More than two decades ago I was one of the reporters who got an early peek* at an eye-popping machine being developed by Dean Kamen: a motorized wheelchair that could stand up on two wheels, raising its occupant to eye level with standing adults, and also climb stairs. It overcame the two biggest drawbacks to life in a wheelchair.
The machine, called IBOT in a name that now sounds really dated, freaked me out because the Segway had not yet been introduced. We weren’t used to the idea of machines balancing themselves on two wheels while holding people; it seemed like magic. (Kamen, who is no fool in the showmanship department, declined to say how it worked.)
Despite its abilities the very expensive IBOT never went anywhere because it was never accepted as a medical device and therefore wasn’t covered by insurance.

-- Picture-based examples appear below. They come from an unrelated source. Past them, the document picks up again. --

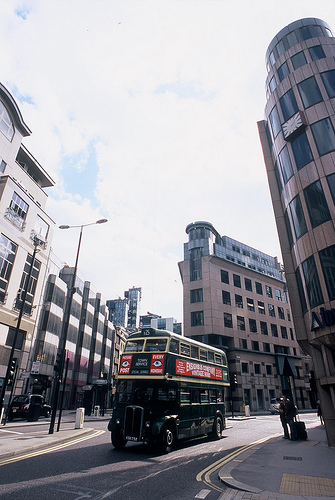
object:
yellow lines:
[195, 438, 283, 488]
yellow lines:
[1, 426, 105, 467]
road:
[0, 408, 332, 498]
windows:
[284, 42, 329, 72]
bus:
[106, 313, 232, 455]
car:
[5, 391, 51, 421]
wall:
[275, 144, 305, 281]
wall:
[32, 275, 119, 401]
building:
[255, 17, 333, 447]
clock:
[280, 110, 307, 141]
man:
[276, 392, 298, 438]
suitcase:
[288, 412, 308, 441]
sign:
[173, 355, 225, 380]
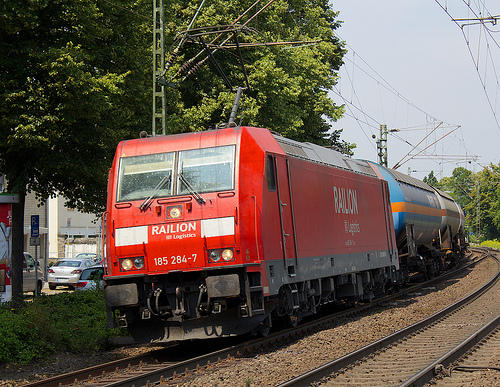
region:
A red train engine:
[87, 126, 405, 319]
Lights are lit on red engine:
[101, 229, 251, 281]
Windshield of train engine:
[115, 144, 243, 201]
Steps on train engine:
[283, 253, 304, 317]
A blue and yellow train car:
[371, 163, 446, 230]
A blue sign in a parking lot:
[25, 211, 42, 239]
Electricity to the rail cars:
[154, 7, 453, 132]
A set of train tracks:
[391, 324, 460, 374]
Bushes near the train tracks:
[6, 304, 91, 384]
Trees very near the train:
[36, 27, 143, 172]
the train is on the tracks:
[95, 123, 409, 350]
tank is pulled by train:
[348, 155, 475, 279]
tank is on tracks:
[350, 154, 471, 272]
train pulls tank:
[94, 127, 469, 342]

I only saw it once after that, when Kamen was riding one during FIRST robotics finals at the Verizon Center in Manchester.
But as the Union-Leader reports (in this story) that insurance coverage finally exists and we might start seeing them in the wild, so to speak. Kamen and his company DEKA are no longer involved; a Millyard firm called Mobius Mobility now owns the rights and is making them.
This is very cool, and long overdue.
*You’ll have to take my word for my : my story disappeared into the aether after the Nashua Telegraph was sold.